▸ The task: Line tally for "Document": state how many lines of the entries include it, with no other text.

--- Exercise inputs Enclosed Below ---

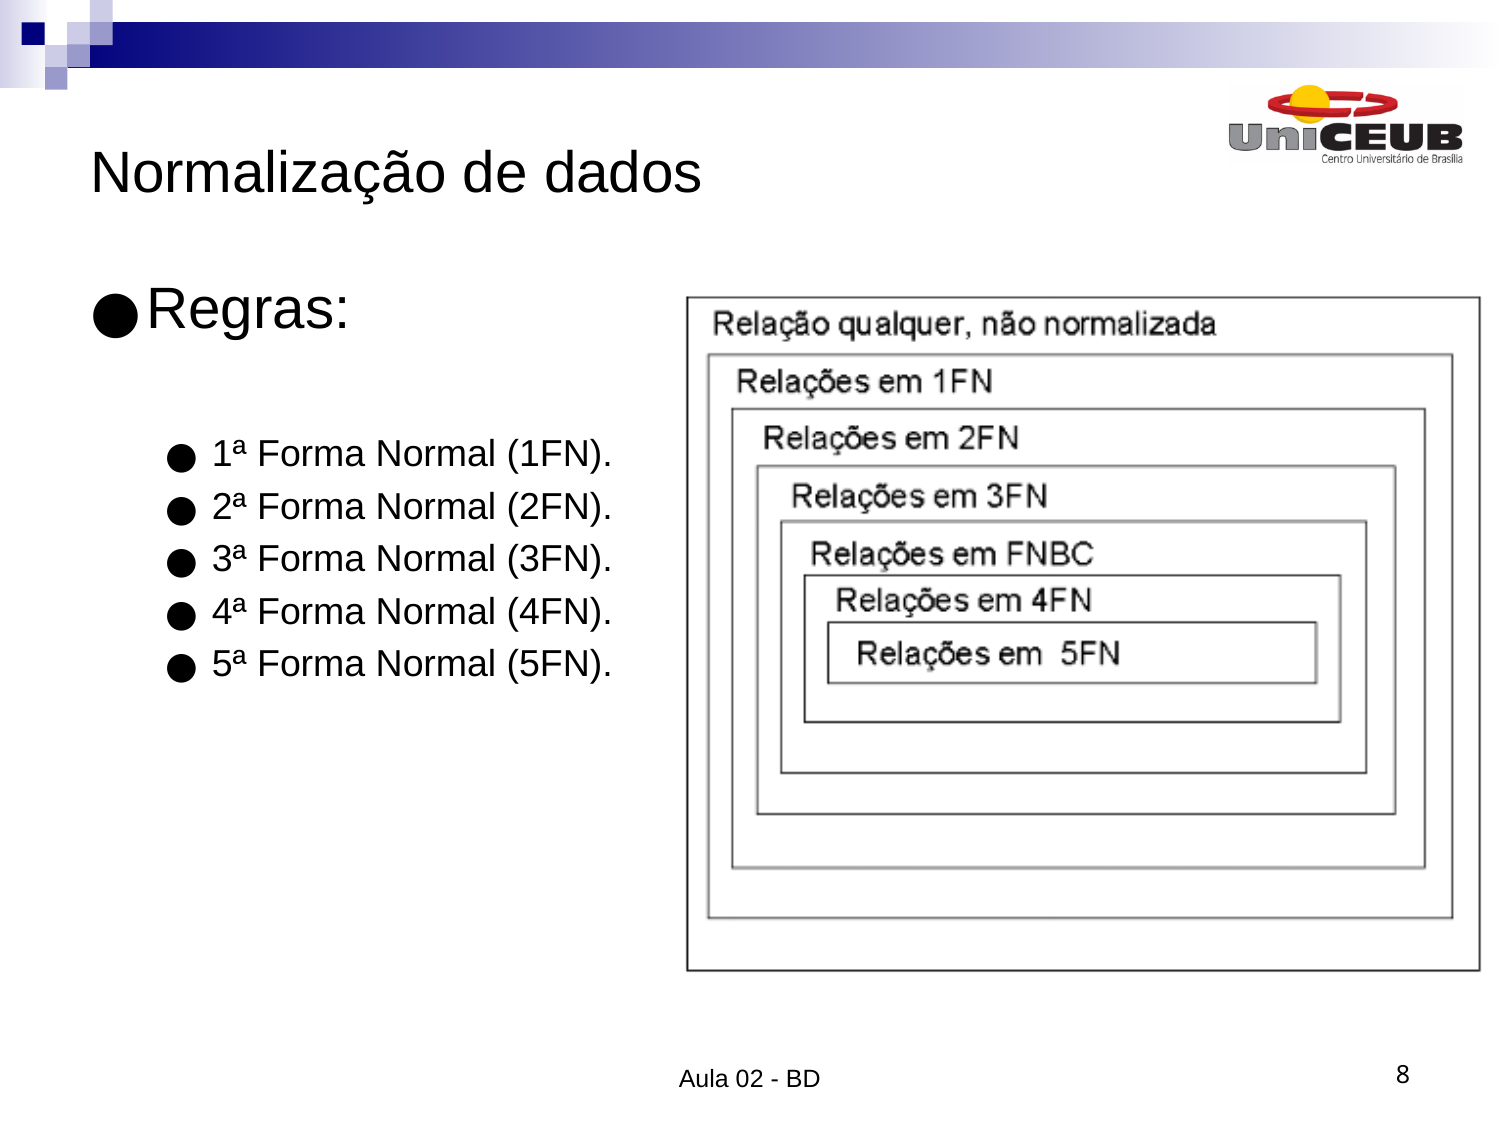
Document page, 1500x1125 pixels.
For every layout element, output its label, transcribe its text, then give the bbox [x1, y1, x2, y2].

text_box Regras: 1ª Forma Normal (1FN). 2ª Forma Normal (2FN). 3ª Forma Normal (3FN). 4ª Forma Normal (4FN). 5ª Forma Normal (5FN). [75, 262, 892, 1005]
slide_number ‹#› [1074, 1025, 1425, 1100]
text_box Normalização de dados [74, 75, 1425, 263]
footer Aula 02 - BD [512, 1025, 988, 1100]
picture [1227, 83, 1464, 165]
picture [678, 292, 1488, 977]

--- End of Enclosed Exercise inputs ---
--- Exercise inputs Enclosed Below ---

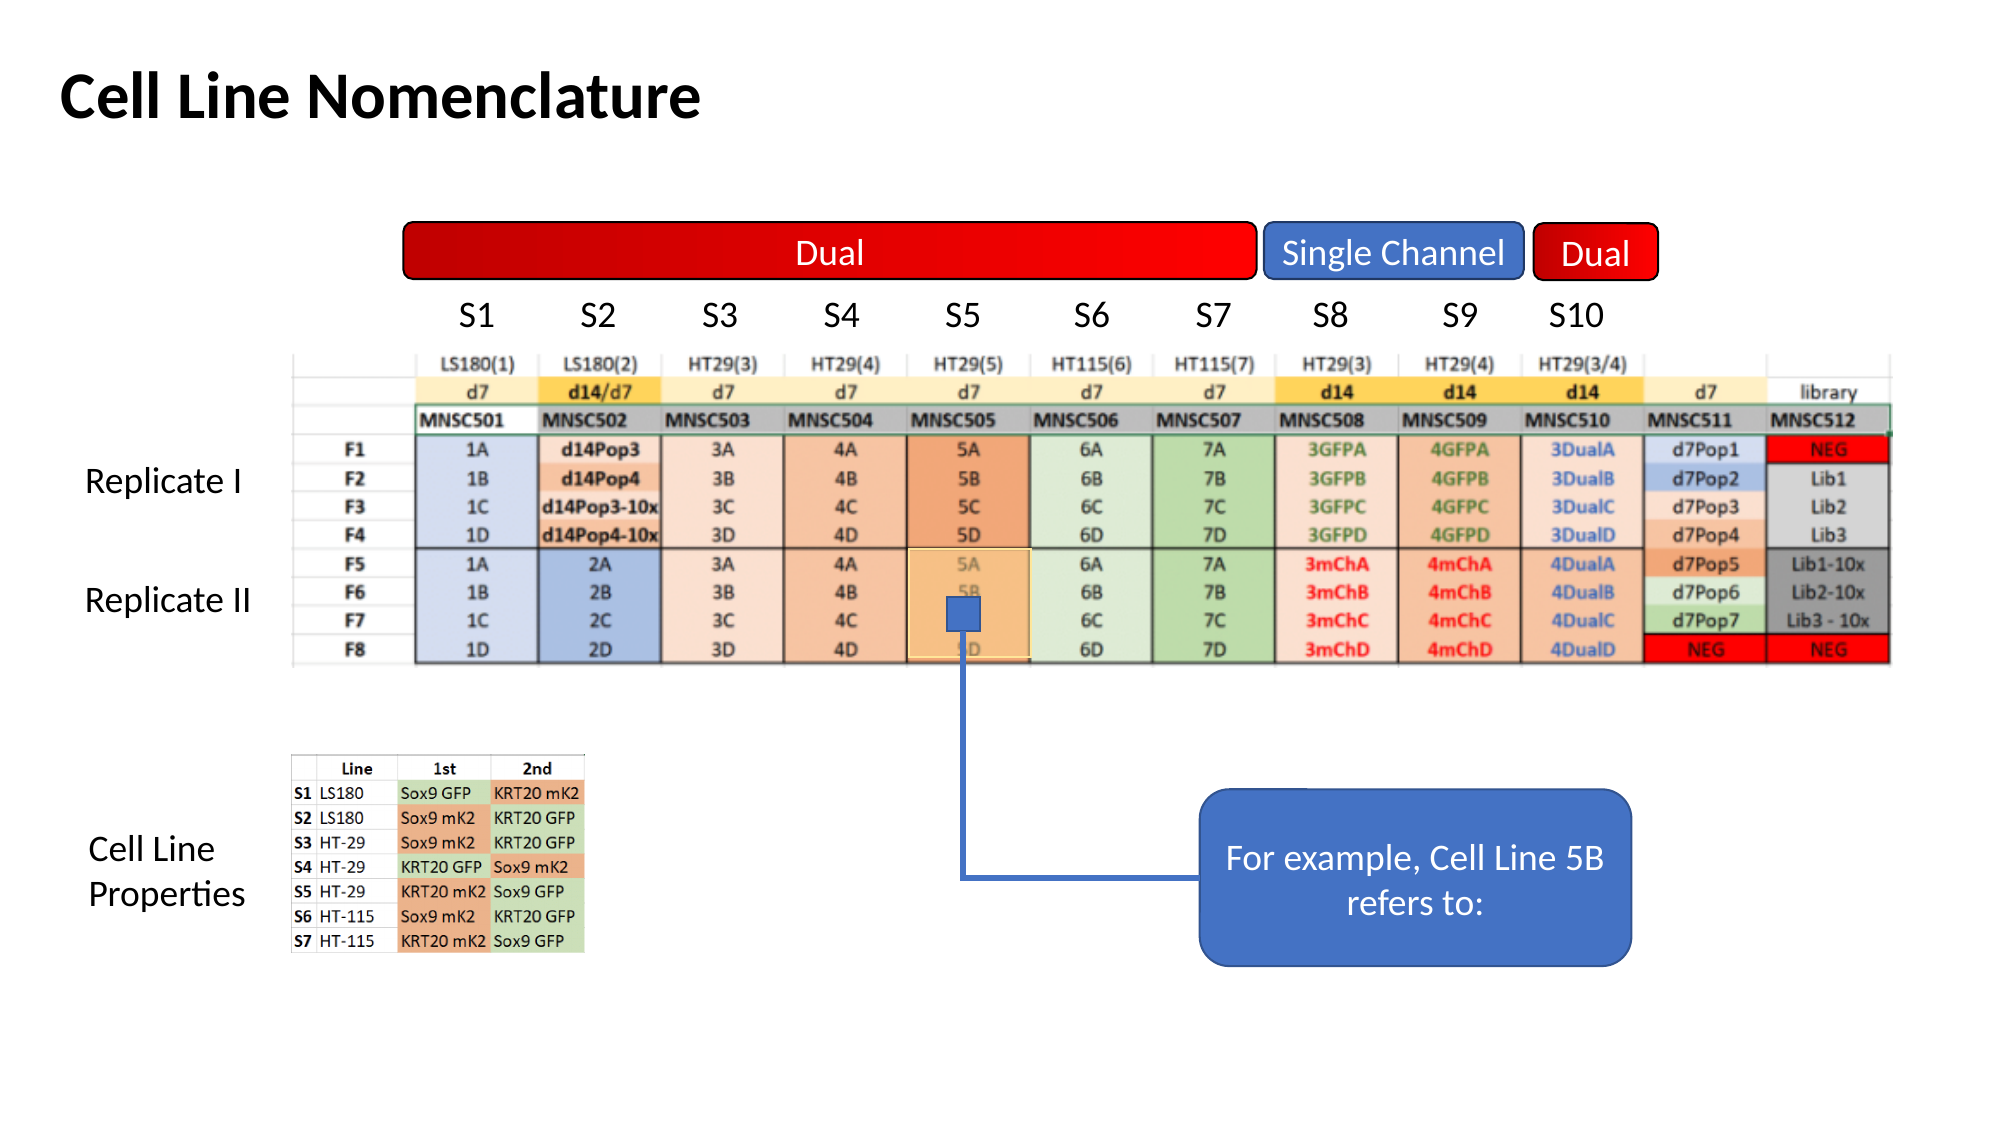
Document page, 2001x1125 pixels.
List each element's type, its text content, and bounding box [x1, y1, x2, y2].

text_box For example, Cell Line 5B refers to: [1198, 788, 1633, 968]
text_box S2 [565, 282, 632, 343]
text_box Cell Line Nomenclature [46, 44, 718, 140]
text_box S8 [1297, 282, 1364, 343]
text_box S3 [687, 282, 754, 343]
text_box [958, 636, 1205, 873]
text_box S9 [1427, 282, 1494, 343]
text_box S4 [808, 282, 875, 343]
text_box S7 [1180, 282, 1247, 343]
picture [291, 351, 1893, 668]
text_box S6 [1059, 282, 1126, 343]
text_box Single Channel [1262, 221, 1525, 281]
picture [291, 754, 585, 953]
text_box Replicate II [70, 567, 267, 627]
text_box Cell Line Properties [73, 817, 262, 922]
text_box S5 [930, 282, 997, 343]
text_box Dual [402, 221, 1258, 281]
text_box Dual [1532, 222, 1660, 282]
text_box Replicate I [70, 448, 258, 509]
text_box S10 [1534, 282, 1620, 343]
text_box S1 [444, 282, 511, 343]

--- End of Enclosed Exercise inputs ---
--- Exercise inputs Enclosed Below ---

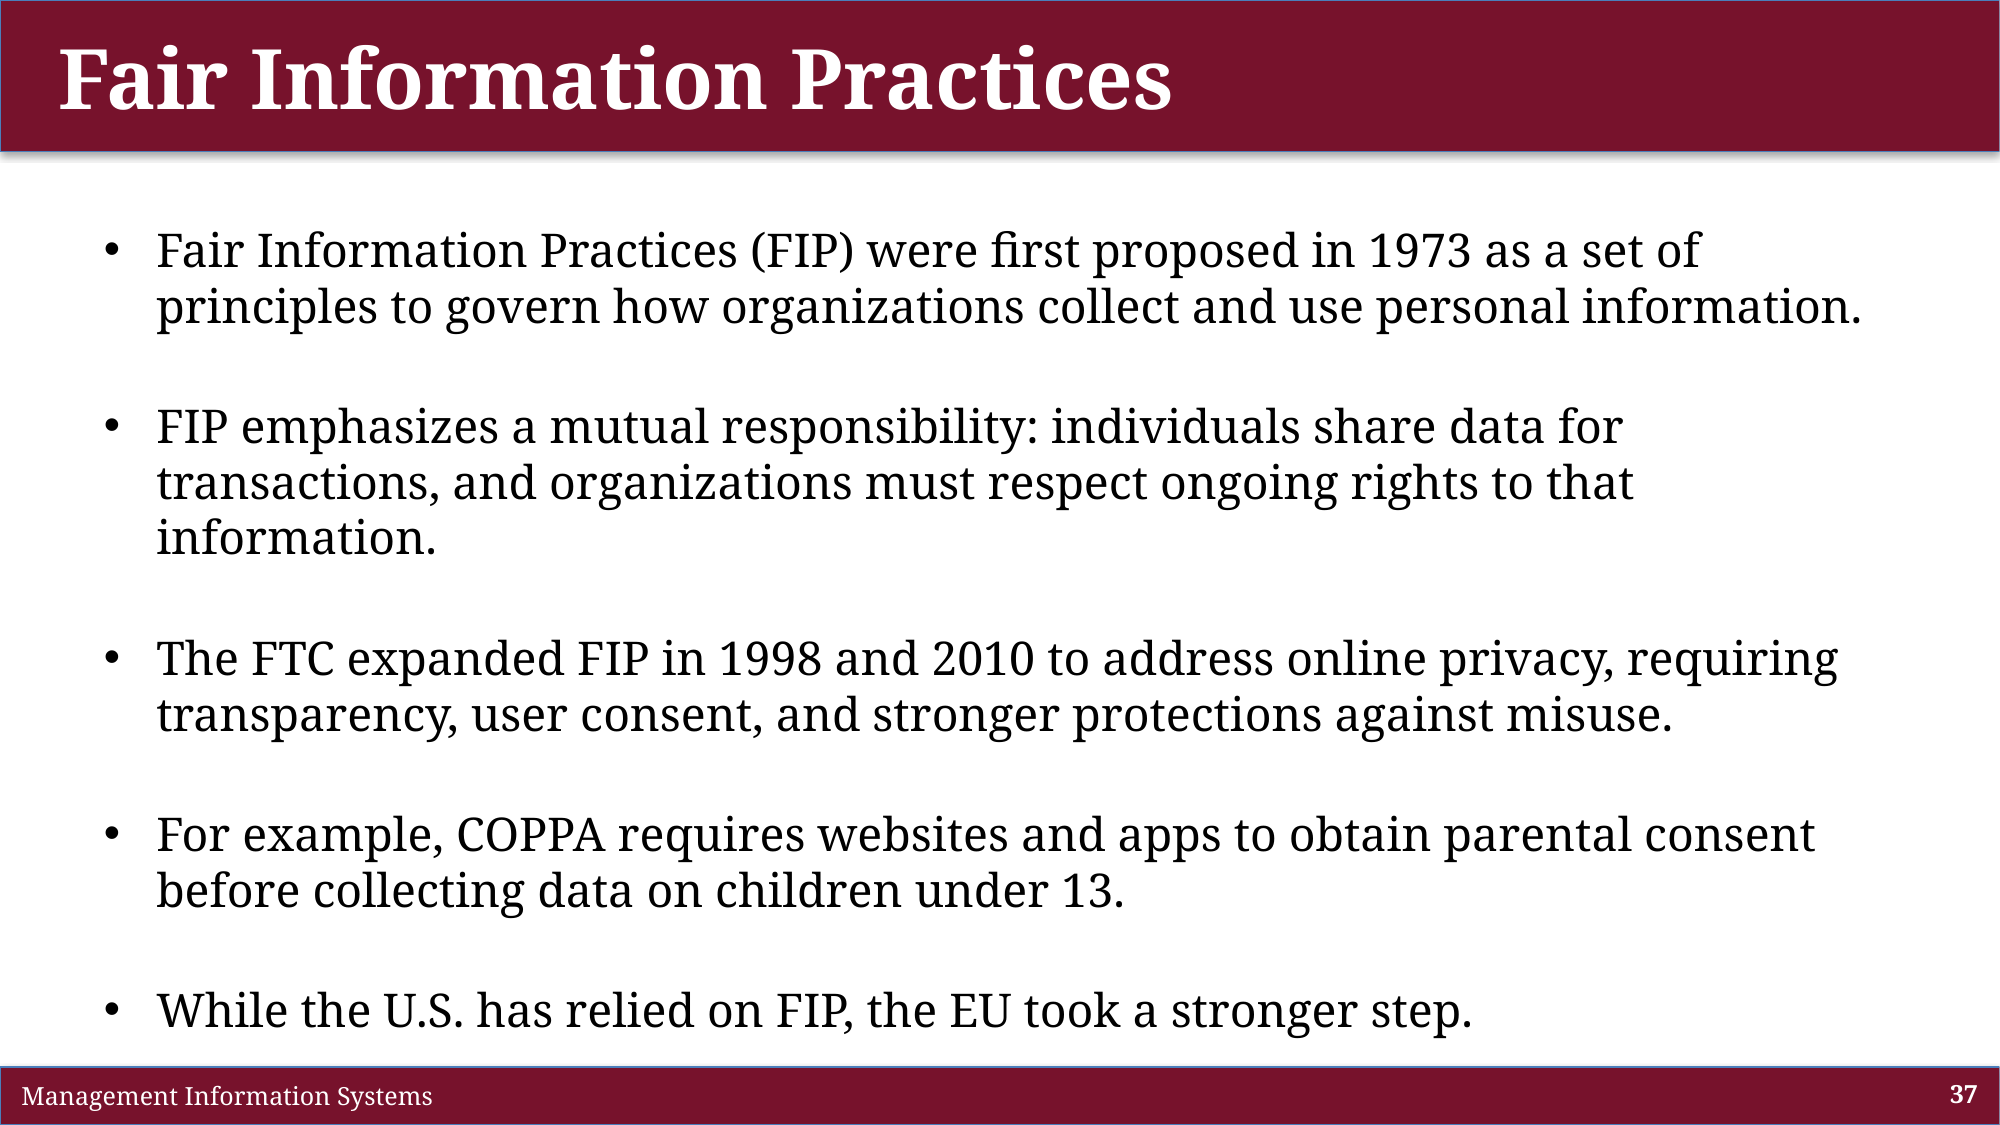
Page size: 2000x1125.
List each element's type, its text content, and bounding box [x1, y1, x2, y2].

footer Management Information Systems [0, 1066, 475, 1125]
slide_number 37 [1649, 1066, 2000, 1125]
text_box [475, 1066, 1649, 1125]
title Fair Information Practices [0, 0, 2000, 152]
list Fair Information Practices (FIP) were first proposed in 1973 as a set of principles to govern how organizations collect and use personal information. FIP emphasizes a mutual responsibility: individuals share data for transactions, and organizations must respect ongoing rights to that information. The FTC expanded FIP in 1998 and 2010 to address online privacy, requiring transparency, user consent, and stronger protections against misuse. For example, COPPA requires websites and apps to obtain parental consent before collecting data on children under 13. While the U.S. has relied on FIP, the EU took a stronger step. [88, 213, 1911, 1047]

--- End of Enclosed Exercise inputs ---

▸ Task response: 2